Le secret de l'instruction est-il "une fable", un principe "dépassé" et "hypocrite" ? Il a en tout cas été durement écorné vendredi lors d'un débat sur les rapports entre juges, journalistes et politiques, deux jours après la mise en examen de l'ancien président Nicolas Sarkozy.
"Le secret de l'instruction est une fable", a ainsi affirmé Michel Deléan, journaliste à Mediapart, lors d'un débat au colloque Confluences Pénales de l'Ouest à Angers.
"On ne peut pas se substituer à la police et à l'autorité judiciaire, mais on ne va pas attendre dix ans que la justice soit rendue pour parler d'une affaire", a-t-il expliqué, deux jours après la mise en examen de Nicolas Sarkozy dans l'enquête sur les soupçons de financement libyen de sa campagne présidentielle de 2007.
Jeudi soir, M. Sarkozy a promis de "faire triompher (son) honneur", victime de "l'ignominie" de la "bande de Kadhafi" et de Mediapart, qui a publié en 2012 un document libyen accréditant un financement d'environ 50 millions d'euros.
"On fait notre boulot. Mais la sanction est immédiate. Si on s'était loupé sur l'affaire Kadhafi, l'affaire Bettencourt ou l'affaire Cahuzac (...), il n'y aurait plus de Médiapart", a estimé M. Deléan.
Le journaliste a été rejoint sur ce point par Renaud Van Ruymbeke, juge d'instruction au pôle financier de Paris. "Ce secret de l'instruction, il est complètement dépassé. Il est décalé. Vous allez assurer, aujourd'hui, le secret de l'instruction dans l'affaire de la Libye en disant: on ne dit plus rien?", s'est interrogé le magistrat.
Le magistrat a raconté une perquisition à laquelle il avait participé au Brésil, à l'issue de laquelle les autorités brésiliennes avaient dévoilé l'ensemble de l'enquête aux médias : "Je me suis dit: au fond, est-ce que ce système est mauvais? Finalement, c'est plus transparent. C'est plus sain, j'ai trouvé".
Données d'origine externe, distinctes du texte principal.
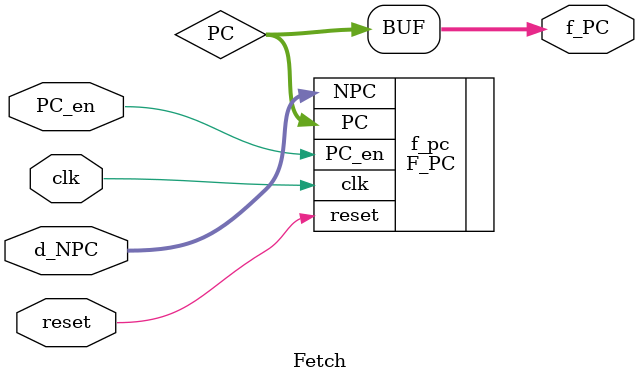
<source format=v>
`timescale 1ns / 1ps
module Fetch(
    input clk,
    input reset,
    input PC_en,
    input [31:0] d_NPC,
    output [31:0] f_PC
    );
    wire [31:0] PC;

    F_PC f_pc(
        .clk(clk),
        .reset(reset),
        .PC_en(PC_en),
        .NPC(d_NPC),
        .PC(PC)
    );

    assign f_PC = PC;


endmodule

</source>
"Il faut remettre à plat cette règle du secret, qui est complètement dépassée, hypocrite et qui laisse place à toutes les dérives, qui permet aussi à des fausses informations de circuler. Il faut qu'on en sorte", a estimé le magistrat, qui a notamment instruit l'affaire Bygmalion, dans laquelle M. Sarkozy est également mis en examen.
L'avocat Daniel Soulez Larivière a, lui, évoqué les "procès verbaux pas encore signés dans le cabinet des juges d'instruction et déjà envoyés dans les salles de rédaction".
"Non, on fait ça mieux que ça d'habitude, on attend que ça soit signé", a plaisanté M. Van Ruymbeke.
- "Scandales étouffés" -
Alors que certains responsables de droite ont critiqué le placement en garde à vue de M. Sarkozy cette semaine, le magistrat a rappelé les progrès réalisés depuis une trentaine d'années par la justice.
"Il y a eu un certain nombre de scandales étouffés sous la IIIe, la IVe et la Ve Républiques. La justice ne faisait tout simplement pas son travail", a-t-il rappelé.
"Les politiques, qui étaient pendant longtemps dans l'impunité totale, n'ont pas accepté d'avoir à rendre des comptes", a ajouté Renaud Van Ruymbeke, en évoquant l'inculpation en 1992 d'Henri Emmanuelli, alors président (PS) de l'Assemblée nationale, dans l'affaire Urba.
"Il m'a dit: +moi je suis élu, vous ne l'êtes pas. J'ai une légitimité, donc j'ai pas de comptes à vous rendre+. Il estimait qu'il n'avait pas de comptes à rendre à la justice. Aujourd'hui, il y a eu du chemin de fait", a-t-il relevé.
Dominique Simonnot, chroniqueuse judiciaire au Canard Enchaîné, a comparé ces affaires politico-judiciaires avec les procès correctionnels en comparution immédiate, "où des vies se jouent, des années et des mois de prison tombent, en un quart d'heure. Dans la justice, c'est ce qui me choque le plus".
"Ce personnel politique ferait bien de se méfier. À force de réclamer des sanctions de plus en plus sévères contre le petit peuple et pour certaines infractions, il ne faut qu'ils s'étonnent que ça leur retombe sur la tête", a-t-elle conclu.